- [Input data]
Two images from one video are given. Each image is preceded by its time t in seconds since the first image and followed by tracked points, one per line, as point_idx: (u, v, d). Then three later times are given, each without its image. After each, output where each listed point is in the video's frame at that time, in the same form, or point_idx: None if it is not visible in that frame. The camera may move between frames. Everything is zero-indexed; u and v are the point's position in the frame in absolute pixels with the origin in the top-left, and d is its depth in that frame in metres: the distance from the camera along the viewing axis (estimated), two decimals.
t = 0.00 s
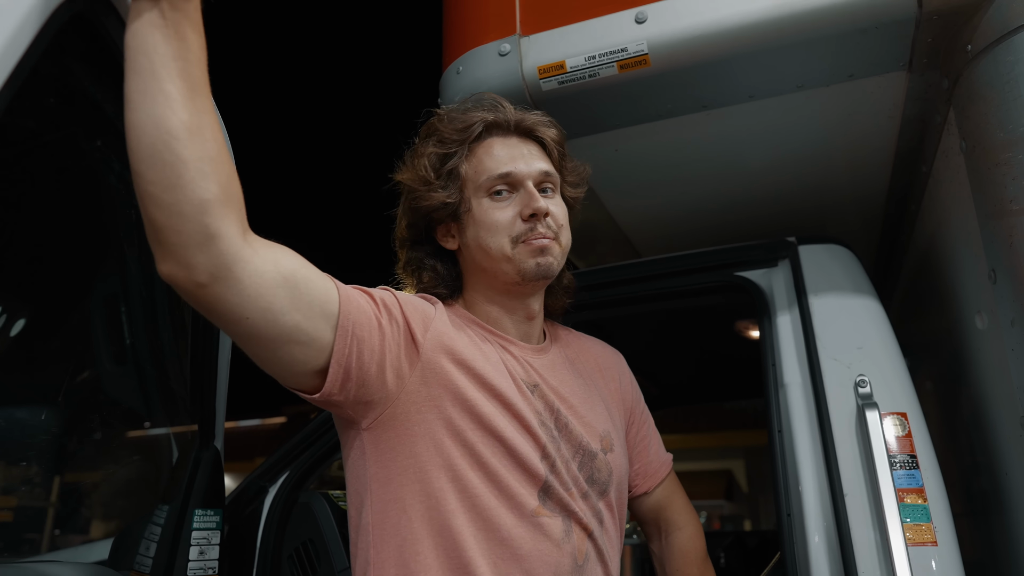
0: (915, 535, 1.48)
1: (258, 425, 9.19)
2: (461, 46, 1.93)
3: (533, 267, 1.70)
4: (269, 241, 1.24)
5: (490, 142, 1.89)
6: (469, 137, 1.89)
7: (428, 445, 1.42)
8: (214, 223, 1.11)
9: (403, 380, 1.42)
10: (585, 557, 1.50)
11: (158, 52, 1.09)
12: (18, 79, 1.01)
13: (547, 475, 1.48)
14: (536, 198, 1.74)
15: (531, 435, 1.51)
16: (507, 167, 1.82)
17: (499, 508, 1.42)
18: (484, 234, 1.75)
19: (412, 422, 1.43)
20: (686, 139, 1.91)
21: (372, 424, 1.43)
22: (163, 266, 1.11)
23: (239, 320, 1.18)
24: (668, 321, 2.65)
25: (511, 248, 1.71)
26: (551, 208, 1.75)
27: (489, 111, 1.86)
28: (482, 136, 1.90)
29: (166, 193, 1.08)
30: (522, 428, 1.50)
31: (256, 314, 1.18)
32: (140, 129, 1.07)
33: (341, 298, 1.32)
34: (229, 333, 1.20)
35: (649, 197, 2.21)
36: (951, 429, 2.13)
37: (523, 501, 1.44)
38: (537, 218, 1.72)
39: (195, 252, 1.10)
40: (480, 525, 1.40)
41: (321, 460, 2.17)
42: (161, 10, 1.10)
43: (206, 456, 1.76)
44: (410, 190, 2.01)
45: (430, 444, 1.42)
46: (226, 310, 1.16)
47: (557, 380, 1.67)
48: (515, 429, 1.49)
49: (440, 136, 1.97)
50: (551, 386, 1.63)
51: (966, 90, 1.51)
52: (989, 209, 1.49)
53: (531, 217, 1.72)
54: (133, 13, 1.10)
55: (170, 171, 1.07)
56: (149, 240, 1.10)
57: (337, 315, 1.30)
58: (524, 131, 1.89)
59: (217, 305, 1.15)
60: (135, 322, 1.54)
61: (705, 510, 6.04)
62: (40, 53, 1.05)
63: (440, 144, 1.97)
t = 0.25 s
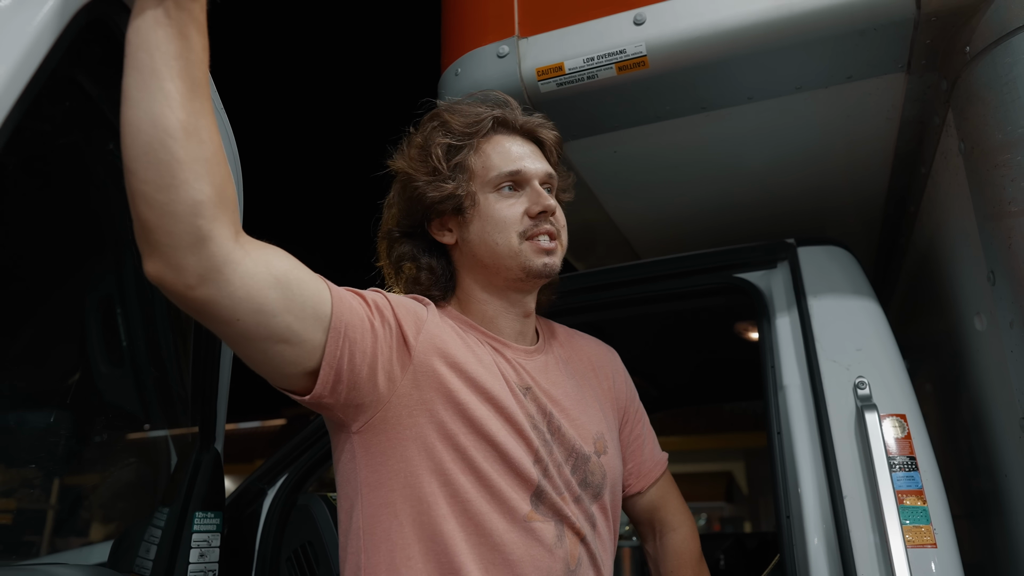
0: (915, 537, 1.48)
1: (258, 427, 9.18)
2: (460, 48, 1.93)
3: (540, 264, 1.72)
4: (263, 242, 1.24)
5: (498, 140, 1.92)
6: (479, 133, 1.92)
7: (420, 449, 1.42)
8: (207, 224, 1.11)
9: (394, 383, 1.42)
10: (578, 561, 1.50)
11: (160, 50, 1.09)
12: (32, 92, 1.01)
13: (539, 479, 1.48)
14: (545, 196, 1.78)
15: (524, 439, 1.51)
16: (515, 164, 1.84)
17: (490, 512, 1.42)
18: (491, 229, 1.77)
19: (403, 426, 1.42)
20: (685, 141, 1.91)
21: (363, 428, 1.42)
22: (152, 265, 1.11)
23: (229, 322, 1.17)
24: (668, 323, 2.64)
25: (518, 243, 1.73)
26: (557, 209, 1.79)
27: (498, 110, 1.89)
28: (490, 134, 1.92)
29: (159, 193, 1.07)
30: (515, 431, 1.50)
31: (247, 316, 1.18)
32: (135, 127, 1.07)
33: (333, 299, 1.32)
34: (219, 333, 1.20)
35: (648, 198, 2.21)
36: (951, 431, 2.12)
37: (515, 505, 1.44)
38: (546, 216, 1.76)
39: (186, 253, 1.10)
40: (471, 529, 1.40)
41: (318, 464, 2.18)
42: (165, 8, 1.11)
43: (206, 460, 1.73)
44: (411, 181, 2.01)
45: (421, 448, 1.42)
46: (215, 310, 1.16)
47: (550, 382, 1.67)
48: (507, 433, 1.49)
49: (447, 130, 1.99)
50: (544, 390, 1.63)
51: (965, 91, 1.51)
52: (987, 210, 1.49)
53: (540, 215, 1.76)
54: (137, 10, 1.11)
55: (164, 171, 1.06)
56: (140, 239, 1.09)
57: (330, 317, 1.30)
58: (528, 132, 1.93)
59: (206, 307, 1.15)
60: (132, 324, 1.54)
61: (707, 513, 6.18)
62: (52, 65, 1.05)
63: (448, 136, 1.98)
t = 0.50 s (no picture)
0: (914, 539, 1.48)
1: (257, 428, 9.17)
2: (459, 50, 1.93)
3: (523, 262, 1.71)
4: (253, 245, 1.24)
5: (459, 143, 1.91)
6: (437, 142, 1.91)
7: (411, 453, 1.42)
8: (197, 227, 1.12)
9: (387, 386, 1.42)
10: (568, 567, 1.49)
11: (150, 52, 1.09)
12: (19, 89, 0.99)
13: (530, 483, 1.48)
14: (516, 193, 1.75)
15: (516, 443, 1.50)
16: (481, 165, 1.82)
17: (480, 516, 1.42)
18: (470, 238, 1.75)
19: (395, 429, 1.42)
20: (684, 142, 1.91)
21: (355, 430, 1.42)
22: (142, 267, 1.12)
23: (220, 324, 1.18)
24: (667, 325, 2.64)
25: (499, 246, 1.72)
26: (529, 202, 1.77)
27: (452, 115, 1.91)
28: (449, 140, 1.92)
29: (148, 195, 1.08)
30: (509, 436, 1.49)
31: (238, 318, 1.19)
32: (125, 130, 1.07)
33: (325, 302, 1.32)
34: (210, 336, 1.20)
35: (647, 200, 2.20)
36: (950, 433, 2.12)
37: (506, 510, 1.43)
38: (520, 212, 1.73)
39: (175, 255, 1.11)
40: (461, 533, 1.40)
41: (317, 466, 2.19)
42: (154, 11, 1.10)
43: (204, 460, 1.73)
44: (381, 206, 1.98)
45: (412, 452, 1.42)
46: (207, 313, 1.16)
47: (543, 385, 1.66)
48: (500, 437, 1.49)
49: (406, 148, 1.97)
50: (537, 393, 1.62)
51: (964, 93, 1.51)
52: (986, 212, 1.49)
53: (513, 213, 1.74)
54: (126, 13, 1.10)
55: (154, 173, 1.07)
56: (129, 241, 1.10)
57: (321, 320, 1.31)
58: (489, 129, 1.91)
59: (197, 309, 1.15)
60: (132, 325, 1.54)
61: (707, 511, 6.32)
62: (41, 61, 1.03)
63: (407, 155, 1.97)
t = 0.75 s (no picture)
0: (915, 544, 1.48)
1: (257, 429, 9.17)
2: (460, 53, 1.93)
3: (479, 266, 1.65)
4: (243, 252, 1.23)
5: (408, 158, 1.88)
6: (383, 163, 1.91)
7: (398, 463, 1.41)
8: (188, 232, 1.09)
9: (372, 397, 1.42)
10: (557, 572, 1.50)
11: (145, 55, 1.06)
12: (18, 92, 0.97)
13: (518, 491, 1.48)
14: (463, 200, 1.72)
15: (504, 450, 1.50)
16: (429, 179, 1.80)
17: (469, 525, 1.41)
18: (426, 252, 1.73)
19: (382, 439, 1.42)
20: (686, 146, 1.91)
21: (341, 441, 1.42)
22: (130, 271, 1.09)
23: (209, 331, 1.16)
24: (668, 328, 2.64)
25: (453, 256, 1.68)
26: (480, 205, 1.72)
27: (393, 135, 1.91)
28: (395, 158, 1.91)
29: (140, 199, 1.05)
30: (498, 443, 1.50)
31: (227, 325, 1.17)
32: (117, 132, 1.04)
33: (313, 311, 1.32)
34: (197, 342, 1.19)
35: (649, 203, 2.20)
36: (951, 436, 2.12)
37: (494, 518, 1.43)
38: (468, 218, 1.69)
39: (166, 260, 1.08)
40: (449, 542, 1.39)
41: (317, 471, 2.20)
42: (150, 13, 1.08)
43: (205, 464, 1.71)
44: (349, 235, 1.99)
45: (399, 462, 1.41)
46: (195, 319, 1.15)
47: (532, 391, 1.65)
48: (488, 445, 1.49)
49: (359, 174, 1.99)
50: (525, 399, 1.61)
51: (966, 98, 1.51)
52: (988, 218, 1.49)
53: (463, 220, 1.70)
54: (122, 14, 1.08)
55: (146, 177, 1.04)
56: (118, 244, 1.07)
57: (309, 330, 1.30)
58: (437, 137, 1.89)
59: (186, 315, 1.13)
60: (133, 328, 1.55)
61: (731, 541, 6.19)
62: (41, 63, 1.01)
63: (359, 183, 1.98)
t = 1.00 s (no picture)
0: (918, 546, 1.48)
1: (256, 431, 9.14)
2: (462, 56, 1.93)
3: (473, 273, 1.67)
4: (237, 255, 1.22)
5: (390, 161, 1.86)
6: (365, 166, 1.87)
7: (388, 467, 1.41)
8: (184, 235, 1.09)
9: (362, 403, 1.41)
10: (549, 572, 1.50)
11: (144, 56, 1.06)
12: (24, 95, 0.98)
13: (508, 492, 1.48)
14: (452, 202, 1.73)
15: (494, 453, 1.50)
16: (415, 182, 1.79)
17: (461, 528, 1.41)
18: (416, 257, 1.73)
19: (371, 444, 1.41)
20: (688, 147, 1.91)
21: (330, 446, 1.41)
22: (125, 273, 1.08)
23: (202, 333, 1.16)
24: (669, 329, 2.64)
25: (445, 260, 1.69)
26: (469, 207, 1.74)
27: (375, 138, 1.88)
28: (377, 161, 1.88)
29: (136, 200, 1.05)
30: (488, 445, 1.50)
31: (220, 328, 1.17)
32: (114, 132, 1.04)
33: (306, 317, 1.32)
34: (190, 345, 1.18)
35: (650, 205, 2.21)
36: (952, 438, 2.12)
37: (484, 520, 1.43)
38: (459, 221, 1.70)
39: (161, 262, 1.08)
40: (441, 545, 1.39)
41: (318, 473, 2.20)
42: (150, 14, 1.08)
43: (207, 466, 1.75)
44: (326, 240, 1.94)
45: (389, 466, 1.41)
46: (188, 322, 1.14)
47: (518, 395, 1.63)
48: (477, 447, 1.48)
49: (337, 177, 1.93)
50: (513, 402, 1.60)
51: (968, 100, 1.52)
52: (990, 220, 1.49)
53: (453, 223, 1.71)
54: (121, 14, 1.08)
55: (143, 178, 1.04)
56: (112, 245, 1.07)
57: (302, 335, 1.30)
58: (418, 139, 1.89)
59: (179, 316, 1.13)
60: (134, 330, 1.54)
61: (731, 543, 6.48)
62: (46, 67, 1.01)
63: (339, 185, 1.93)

---

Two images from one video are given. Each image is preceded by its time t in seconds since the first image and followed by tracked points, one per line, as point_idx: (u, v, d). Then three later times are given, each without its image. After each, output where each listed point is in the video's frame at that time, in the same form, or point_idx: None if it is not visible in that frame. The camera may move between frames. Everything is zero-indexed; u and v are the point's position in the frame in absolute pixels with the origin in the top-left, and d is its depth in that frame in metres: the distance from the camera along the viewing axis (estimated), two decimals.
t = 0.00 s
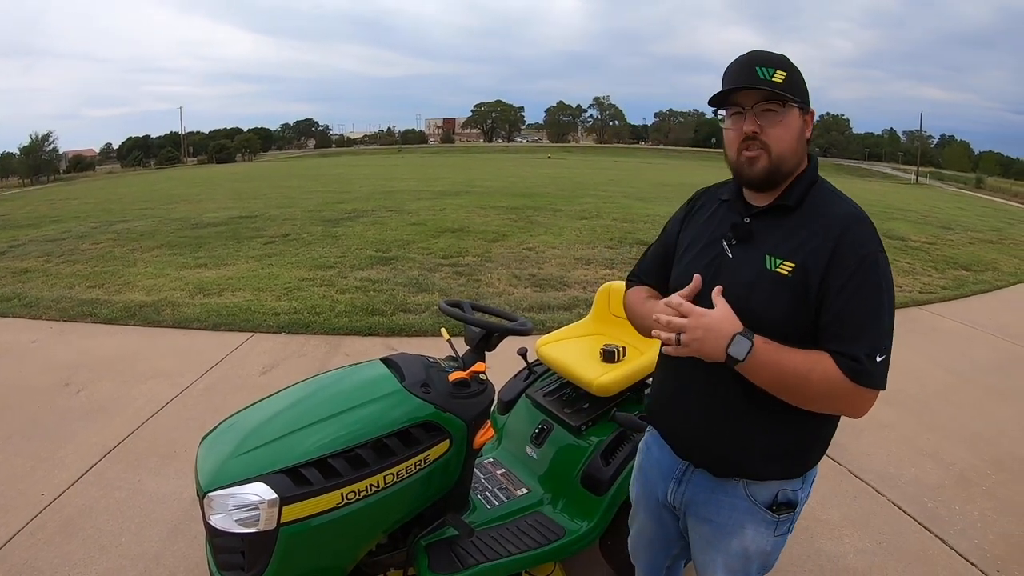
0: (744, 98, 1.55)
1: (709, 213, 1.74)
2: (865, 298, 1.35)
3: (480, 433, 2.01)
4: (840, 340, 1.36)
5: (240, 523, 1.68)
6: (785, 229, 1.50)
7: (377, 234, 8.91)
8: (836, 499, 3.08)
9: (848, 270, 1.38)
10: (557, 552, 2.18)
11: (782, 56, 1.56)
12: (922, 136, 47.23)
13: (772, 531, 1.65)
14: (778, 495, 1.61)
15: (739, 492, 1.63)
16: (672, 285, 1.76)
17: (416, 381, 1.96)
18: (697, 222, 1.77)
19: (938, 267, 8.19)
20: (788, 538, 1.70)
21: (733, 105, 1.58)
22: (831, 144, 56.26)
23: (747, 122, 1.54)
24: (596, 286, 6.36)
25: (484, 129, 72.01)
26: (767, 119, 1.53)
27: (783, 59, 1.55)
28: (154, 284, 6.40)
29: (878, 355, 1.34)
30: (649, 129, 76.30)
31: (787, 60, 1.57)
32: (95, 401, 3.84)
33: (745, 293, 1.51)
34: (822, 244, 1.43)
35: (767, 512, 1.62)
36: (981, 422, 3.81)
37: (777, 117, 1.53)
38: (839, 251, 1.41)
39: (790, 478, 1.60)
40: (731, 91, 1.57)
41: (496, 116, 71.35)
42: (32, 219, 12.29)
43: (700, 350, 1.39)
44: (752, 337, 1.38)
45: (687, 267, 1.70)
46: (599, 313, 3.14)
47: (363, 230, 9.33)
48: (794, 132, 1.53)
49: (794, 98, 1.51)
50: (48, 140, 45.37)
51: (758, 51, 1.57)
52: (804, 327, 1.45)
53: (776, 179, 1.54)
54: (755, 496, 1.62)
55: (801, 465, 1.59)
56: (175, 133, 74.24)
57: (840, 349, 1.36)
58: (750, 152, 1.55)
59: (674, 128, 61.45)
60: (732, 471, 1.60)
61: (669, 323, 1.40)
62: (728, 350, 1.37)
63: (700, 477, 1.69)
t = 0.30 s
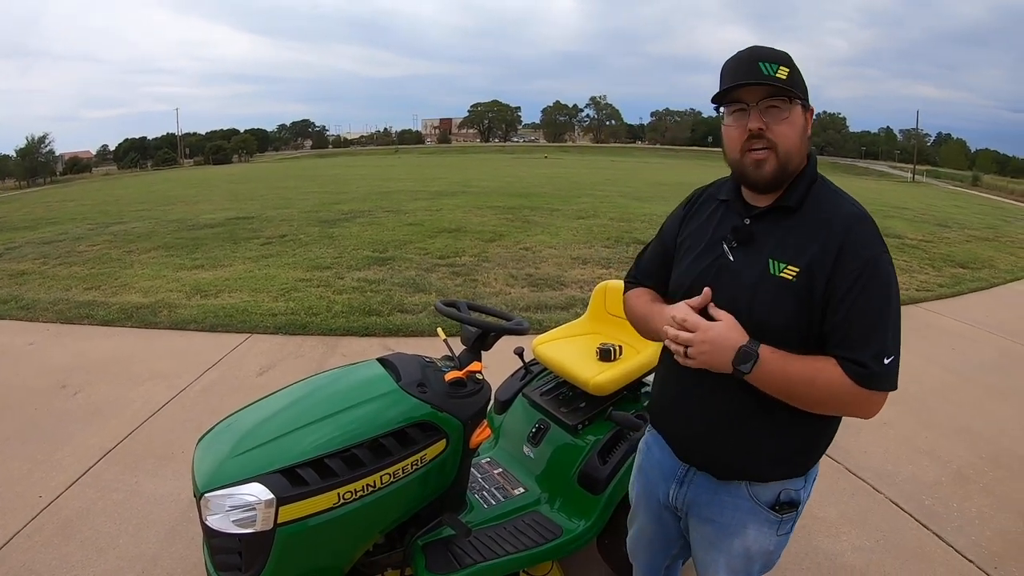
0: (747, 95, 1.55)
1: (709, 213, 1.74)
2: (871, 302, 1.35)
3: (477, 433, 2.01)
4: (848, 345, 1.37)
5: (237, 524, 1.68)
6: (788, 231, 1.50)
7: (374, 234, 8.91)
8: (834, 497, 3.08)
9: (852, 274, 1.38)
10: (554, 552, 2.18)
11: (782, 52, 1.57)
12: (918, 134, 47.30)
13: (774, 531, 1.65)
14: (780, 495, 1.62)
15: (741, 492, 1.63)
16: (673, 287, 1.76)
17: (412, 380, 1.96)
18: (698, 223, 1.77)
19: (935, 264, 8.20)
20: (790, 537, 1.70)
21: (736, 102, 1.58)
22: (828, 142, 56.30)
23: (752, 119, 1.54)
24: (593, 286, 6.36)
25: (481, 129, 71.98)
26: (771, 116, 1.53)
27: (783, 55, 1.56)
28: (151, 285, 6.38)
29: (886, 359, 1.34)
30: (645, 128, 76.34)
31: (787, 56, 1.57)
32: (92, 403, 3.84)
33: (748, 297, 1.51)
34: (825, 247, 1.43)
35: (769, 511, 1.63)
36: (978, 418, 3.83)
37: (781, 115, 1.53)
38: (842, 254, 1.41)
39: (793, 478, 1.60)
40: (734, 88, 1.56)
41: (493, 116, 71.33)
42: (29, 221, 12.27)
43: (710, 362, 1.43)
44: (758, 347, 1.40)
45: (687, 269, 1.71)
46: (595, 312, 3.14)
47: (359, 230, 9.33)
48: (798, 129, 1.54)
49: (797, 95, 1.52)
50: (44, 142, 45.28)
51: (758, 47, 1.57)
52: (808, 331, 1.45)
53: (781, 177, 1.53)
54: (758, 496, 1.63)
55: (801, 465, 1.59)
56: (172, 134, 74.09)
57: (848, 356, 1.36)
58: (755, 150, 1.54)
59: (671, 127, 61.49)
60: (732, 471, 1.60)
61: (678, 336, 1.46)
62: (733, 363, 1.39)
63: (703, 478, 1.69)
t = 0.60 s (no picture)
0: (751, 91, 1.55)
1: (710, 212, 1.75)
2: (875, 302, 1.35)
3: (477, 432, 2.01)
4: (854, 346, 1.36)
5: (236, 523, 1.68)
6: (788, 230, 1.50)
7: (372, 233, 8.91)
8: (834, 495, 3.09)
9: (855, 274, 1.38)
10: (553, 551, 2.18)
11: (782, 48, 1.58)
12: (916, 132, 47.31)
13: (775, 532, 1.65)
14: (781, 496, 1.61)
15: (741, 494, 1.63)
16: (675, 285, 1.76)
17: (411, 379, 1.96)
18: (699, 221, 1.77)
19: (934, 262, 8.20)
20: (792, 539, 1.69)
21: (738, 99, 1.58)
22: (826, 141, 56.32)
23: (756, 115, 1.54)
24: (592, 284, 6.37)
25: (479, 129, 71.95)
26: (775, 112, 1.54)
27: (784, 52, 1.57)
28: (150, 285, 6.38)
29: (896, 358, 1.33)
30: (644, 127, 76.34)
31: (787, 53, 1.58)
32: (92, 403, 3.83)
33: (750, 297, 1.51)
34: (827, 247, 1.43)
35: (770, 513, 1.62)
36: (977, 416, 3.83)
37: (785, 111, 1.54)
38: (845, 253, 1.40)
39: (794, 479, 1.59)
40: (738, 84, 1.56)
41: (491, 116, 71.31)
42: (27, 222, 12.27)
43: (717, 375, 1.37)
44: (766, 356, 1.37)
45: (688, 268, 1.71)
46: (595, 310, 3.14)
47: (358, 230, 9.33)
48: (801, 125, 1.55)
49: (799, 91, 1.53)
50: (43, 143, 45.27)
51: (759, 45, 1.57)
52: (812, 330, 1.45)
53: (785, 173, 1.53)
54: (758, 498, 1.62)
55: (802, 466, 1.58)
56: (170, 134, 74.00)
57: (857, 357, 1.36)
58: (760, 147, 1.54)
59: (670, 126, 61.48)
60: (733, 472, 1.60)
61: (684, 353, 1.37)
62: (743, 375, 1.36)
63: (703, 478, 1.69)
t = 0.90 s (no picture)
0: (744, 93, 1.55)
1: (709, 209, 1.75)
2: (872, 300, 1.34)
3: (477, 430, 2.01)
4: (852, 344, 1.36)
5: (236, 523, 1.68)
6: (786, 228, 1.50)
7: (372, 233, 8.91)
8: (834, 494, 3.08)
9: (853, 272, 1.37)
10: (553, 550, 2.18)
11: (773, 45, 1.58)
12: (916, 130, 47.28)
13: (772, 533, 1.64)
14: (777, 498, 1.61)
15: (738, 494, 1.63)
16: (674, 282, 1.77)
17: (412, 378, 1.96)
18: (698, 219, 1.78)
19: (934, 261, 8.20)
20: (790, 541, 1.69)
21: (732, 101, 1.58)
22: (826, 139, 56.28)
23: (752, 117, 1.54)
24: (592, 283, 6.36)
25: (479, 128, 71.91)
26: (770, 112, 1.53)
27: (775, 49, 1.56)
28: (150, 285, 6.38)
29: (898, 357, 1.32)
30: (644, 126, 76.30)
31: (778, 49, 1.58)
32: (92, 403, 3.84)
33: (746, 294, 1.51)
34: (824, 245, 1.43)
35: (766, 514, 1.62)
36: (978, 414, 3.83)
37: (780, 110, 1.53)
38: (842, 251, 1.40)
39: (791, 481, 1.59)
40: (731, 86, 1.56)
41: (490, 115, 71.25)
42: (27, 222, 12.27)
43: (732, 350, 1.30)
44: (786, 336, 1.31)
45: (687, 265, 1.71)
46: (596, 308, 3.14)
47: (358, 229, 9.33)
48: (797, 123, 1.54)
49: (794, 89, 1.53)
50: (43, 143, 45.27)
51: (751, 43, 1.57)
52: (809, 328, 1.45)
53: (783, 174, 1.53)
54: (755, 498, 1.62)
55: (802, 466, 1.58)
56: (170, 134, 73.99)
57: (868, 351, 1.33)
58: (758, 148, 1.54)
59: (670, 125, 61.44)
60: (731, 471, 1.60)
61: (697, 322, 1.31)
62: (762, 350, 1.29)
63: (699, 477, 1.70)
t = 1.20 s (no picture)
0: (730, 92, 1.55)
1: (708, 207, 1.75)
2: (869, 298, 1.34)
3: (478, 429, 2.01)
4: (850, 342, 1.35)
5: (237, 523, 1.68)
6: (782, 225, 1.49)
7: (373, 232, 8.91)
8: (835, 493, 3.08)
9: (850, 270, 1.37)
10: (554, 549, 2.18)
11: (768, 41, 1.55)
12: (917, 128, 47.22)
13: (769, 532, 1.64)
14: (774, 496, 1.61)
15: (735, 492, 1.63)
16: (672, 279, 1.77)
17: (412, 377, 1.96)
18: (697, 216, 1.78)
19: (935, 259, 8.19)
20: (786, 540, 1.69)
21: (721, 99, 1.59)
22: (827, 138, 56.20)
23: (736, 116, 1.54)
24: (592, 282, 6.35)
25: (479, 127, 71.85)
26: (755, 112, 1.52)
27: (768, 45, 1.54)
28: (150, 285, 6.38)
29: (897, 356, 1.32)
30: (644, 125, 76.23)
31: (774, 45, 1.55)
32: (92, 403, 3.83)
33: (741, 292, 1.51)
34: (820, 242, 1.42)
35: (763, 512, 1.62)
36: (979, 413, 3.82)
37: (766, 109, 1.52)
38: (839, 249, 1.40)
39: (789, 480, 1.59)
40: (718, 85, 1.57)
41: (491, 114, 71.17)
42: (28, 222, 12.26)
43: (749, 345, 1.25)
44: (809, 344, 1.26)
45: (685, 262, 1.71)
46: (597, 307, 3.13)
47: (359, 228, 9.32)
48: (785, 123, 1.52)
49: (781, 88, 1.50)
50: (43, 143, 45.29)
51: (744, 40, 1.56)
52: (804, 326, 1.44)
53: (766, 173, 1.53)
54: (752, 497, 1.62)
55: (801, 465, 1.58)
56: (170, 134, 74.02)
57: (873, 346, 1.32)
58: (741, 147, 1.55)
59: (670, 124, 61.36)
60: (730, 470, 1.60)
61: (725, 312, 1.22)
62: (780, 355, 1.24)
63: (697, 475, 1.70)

- [Problem to work on] Only one stretch of the data is wanted: write out exactly the lines from the one holding "43: (700, 350, 1.39)" through the one holding "2: (871, 302, 1.35)", both included, without the pictures.

- [Written solution]
43: (700, 350, 1.39)
44: (752, 337, 1.38)
45: (687, 267, 1.70)
46: (599, 313, 3.14)
47: (363, 230, 9.33)
48: (794, 132, 1.53)
49: (794, 98, 1.51)
50: (48, 140, 45.37)
51: (758, 51, 1.57)
52: (804, 327, 1.45)
53: (776, 179, 1.54)
54: (755, 496, 1.62)
55: (801, 465, 1.59)
56: (175, 133, 74.24)
57: (840, 349, 1.36)
58: (750, 152, 1.55)
59: (674, 128, 61.45)
60: (732, 471, 1.60)
61: (669, 323, 1.40)
62: (728, 350, 1.37)
63: (700, 477, 1.69)
t = 0.30 s
0: (747, 95, 1.55)
1: (709, 213, 1.74)
2: (871, 302, 1.35)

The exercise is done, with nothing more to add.